A well-known local basketball commodity for quite some time, Traore started to develop to her full potential during her high school career, both locally and beyond.
"Making the provincial team for the first time, that was a big one, just because I really worked towards it," she said. "I ended up being a starter, and then was MVP of the final game — it was something where I was really proud of myself."
The teen noted that her versatility might well come in handy at the university level.
"I will probably be playing the three, four and possibly even two position — a small forward or tall guard," she explained.
Between now and the time training camp opens in September, Traore said she knows she must continue working on dribbling and shooting under pressure, making the adjustment to bigger and quicker defenders.

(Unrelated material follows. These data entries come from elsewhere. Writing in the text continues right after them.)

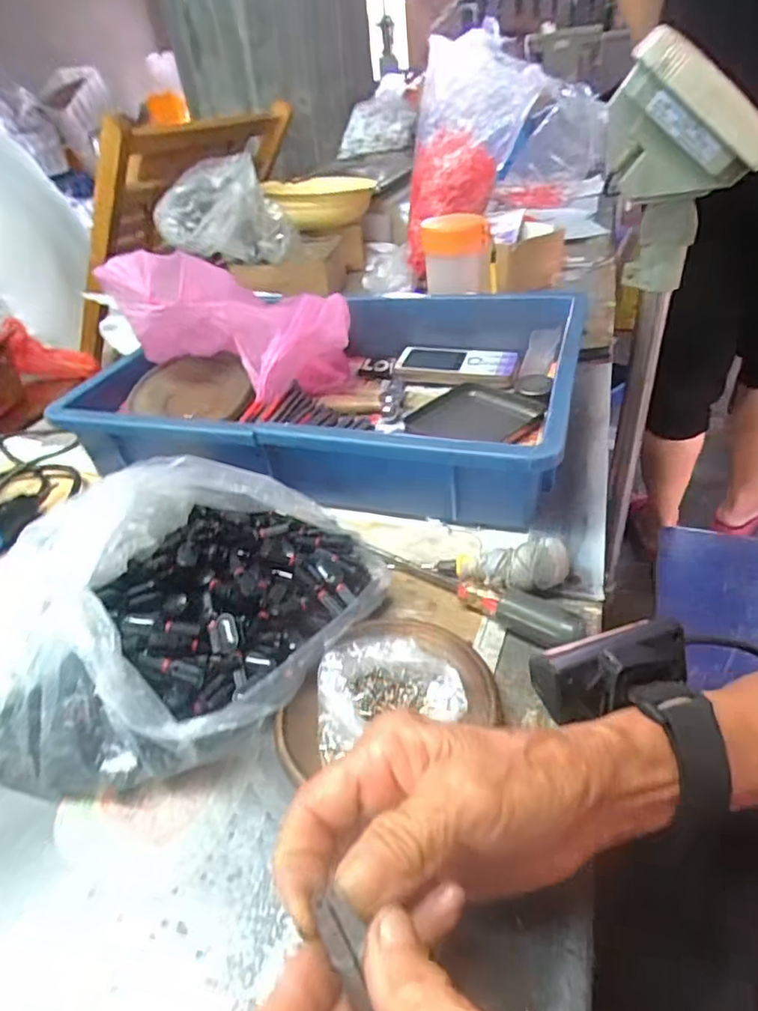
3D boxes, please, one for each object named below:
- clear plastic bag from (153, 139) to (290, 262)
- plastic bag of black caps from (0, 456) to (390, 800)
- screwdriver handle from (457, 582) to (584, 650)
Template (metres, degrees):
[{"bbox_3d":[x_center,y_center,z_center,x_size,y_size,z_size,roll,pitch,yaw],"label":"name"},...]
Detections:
[{"bbox_3d":[-0.217,-0.408,0.811,0.172,0.122,0.134,-18,39,-13],"label":"clear plastic bag"},{"bbox_3d":[-0.110,0.054,0.350,0.210,0.093,0.193,-3,38,6],"label":"plastic bag of black caps"},{"bbox_3d":[0.083,0.065,0.358,0.076,0.022,0.018,20,45,28],"label":"screwdriver handle"}]

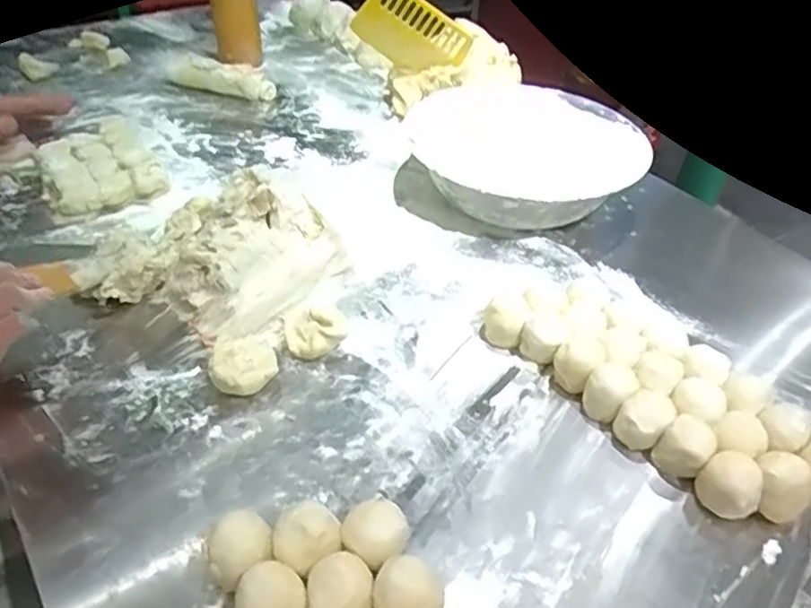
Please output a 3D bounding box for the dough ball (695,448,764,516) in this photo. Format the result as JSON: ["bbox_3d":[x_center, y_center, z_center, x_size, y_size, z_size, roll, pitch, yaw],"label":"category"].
[{"bbox_3d":[0.240,0.136,0.471,0.041,0.044,0.036,32,50,29],"label":"dough ball"}]

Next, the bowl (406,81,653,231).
[{"bbox_3d":[0.142,-0.184,0.791,0.264,0.081,0.292,3,42,0],"label":"bowl"}]

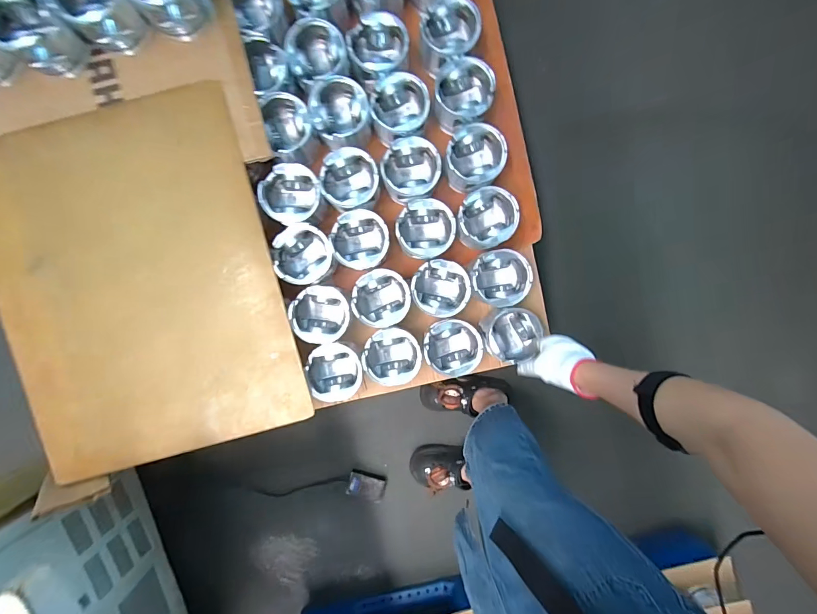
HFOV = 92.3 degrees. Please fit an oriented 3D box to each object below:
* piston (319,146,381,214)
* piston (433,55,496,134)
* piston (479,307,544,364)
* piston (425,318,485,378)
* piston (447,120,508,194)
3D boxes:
[{"bbox_3d":[-0.113,-0.248,0.774,0.107,0.073,0.112,-8,92,1],"label":"piston"},{"bbox_3d":[0.106,-0.413,0.777,0.108,0.102,0.110,0,92,0],"label":"piston"},{"bbox_3d":[0.203,0.054,0.800,0.102,0.083,0.106,0,92,0],"label":"piston"},{"bbox_3d":[0.086,0.078,0.783,0.107,0.088,0.106,0,92,0],"label":"piston"},{"bbox_3d":[0.129,-0.288,0.768,0.109,0.087,0.109,0,92,0],"label":"piston"}]

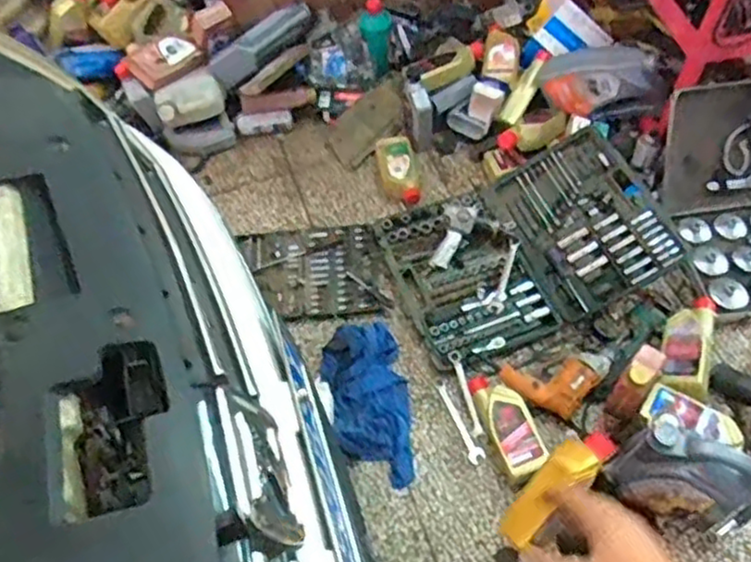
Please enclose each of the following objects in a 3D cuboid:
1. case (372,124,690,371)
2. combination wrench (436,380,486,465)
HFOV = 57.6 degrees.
[{"bbox_3d":[0.356,-0.123,1.667,0.648,0.148,0.480,-22,59,-11],"label":"case"},{"bbox_3d":[0.188,0.312,1.533,0.036,0.015,0.205,-20,58,-9],"label":"combination wrench"}]

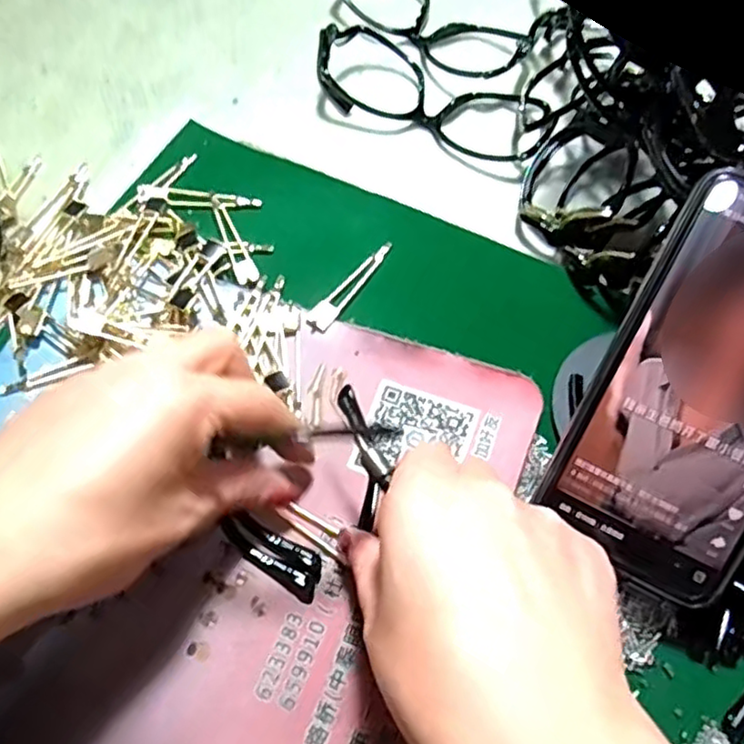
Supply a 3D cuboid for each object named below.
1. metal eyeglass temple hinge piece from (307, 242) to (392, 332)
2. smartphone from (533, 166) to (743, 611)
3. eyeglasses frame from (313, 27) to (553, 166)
[{"bbox_3d":[-0.011,-0.047,0.350,0.012,0.004,0.065,31,66,14],"label":"metal eyeglass temple hinge piece"},{"bbox_3d":[0.130,0.007,0.258,0.078,0.007,0.154,26,100,13],"label":"smartphone"},{"bbox_3d":[0.039,-0.173,0.404,0.144,0.033,0.060,20,64,9],"label":"eyeglasses frame"}]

Having taken in many a game at Laurentian University's Ben Avery Gym, the three-time city champion will be experiencing completely new surroundings and unfamiliar opponents come the fall.
"It's weird, because I've seen most of the Ontario (university) teams play at Laurentian, but the only Quebec team I've seen is Laval."
Enrolling in general science in year one, it is during her sophomore year that Traore will need to decide which stream of science to pursue. And while some might dread the inevitable balancing act of off-setting a demanding team practice schedule with an even more demanding academic regimen, Traore seems well-prepared.
"I've been able to develop a really good work ethic with my involvement in sport,” Traore said. “I find that I'm more organized when I have more stuff to do."
The local prospect will join a McGill squad that currently leads the Quebec university standings with a record of 8-1, but features only four different opponents in Concordia, UQAM (Université de Québec a Montréal), Laval and Bishop's.